(Beginning of Dataset content)

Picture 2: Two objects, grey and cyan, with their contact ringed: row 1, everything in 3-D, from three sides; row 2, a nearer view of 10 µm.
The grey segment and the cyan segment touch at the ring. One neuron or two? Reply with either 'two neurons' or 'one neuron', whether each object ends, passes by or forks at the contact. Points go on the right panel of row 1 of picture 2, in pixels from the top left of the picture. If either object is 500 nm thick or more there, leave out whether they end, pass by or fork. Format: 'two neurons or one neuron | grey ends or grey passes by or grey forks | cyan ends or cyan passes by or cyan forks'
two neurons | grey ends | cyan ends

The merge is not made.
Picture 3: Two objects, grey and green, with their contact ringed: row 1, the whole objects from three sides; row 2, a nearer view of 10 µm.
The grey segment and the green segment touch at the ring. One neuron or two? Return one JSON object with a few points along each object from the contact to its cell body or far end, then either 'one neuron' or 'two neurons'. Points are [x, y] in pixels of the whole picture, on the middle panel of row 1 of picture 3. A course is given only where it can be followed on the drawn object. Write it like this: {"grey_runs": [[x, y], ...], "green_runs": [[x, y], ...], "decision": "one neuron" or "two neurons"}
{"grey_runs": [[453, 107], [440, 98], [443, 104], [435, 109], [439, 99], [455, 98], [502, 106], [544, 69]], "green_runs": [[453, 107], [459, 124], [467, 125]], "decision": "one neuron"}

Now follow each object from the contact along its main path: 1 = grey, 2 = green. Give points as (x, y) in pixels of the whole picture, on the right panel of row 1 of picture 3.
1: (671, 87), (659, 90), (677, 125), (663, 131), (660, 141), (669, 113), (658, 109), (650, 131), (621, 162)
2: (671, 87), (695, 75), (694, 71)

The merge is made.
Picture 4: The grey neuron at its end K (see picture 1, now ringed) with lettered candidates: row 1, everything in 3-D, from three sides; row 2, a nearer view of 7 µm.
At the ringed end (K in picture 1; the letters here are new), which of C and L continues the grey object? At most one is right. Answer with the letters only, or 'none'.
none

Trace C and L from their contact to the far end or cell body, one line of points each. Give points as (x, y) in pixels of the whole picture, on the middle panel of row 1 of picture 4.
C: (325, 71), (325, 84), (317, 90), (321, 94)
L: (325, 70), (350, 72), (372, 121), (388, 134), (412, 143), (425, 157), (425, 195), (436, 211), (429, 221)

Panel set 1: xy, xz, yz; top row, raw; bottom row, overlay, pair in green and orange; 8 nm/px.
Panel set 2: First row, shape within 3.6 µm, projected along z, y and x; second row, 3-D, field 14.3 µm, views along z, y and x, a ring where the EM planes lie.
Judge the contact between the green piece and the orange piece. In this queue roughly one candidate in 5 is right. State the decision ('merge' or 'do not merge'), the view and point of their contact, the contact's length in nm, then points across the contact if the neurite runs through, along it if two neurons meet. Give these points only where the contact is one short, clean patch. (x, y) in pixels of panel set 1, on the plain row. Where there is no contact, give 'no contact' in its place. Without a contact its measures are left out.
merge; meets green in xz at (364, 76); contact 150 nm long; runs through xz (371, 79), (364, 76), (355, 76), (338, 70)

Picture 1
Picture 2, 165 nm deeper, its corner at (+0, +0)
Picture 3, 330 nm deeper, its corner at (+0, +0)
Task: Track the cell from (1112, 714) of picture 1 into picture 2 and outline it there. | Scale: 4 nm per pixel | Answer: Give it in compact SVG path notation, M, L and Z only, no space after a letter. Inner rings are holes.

(End of Dataset content)

- **Task brief**: Word for word, copy out the records.

- **Response box**:
Picture 2: Two objects, grey and cyan, with their contact ringed: row 1, everything in 3-D, from three sides; row 2, a nearer view of 10 µm.
The grey segment and the cyan segment touch at the ring. One neuron or two? Reply with either 'two neurons' or 'one neuron', whether each object ends, passes by or forks at the contact. Points go on the right panel of row 1 of picture 2, in pixels from the top left of the picture. If either object is 500 nm thick or more there, leave out whether they end, pass by or fork. Format: 'two neurons or one neuron | grey ends or grey passes by or grey forks | cyan ends or cyan passes by or cyan forks'
two neurons | grey ends | cyan ends

The merge is not made.
Picture 3: Two objects, grey and green, with their contact ringed: row 1, the whole objects from three sides; row 2, a nearer view of 10 µm.
The grey segment and the green segment touch at the ring. One neuron or two? Return one JSON object with a few points along each object from the contact to its cell body or far end, then either 'one neuron' or 'two neurons'. Points are [x, y] in pixels of the whole picture, on the middle panel of row 1 of picture 3. A course is given only where it can be followed on the drawn object. Write it like this: {"grey_runs": [[x, y], ...], "green_runs": [[x, y], ...], "decision": "one neuron" or "two neurons"}
{"grey_runs": [[453, 107], [440, 98], [443, 104], [435, 109], [439, 99], [455, 98], [502, 106], [544, 69]], "green_runs": [[453, 107], [459, 124], [467, 125]], "decision": "one neuron"}

Now follow each object from the contact along its main path: 1 = grey, 2 = green. Give points as (x, y) in pixels of the whole picture, on the right panel of row 1 of picture 3.
1: (671, 87), (659, 90), (677, 125), (663, 131), (660, 141), (669, 113), (658, 109), (650, 131), (621, 162)
2: (671, 87), (695, 75), (694, 71)

The merge is made.
Picture 4: The grey neuron at its end K (see picture 1, now ringed) with lettered candidates: row 1, everything in 3-D, from three sides; row 2, a nearer view of 7 µm.
At the ringed end (K in picture 1; the letters here are new), which of C and L continues the grey object? At most one is right. Answer with the letters only, or 'none'.
none

Trace C and L from their contact to the far end or cell body, one line of points each. Give points as (x, y) in pixels of the whole picture, on the middle panel of row 1 of picture 4.
C: (325, 71), (325, 84), (317, 90), (321, 94)
L: (325, 70), (350, 72), (372, 121), (388, 134), (412, 143), (425, 157), (425, 195), (436, 211), (429, 221)

Panel set 1: xy, xz, yz; top row, raw; bottom row, overlay, pair in green and orange; 8 nm/px.
Panel set 2: First row, shape within 3.6 µm, projected along z, y and x; second row, 3-D, field 14.3 µm, views along z, y and x, a ring where the EM planes lie.
Judge the contact between the green piece and the orange piece. In this queue roughly one candidate in 5 is right. State the decision ('merge' or 'do not merge'), the view and point of their contact, the contact's length in nm, then points across the contact if the neurite runs through, along it if two neurons meet. Give these points only where the contact is one short, clean patch. (x, y) in pixels of panel set 1, on the plain row. Where there is no contact, give 'no contact' in its place. Without a contact its measures are left out.
merge; meets green in xz at (364, 76); contact 150 nm long; runs through xz (371, 79), (364, 76), (355, 76), (338, 70)

Picture 1
Picture 2, 165 nm deeper, its corner at (+0, +0)
Picture 3, 330 nm deeper, its corner at (+0, +0)
Task: Track the cell from (1112, 714) of picture 1 into picture 2 and outline it there. | Scale: 4 nm per pixel | Answer: Give it in compact SVG path notation, M, L and Z only, no space after a letter. Inner rings are holes.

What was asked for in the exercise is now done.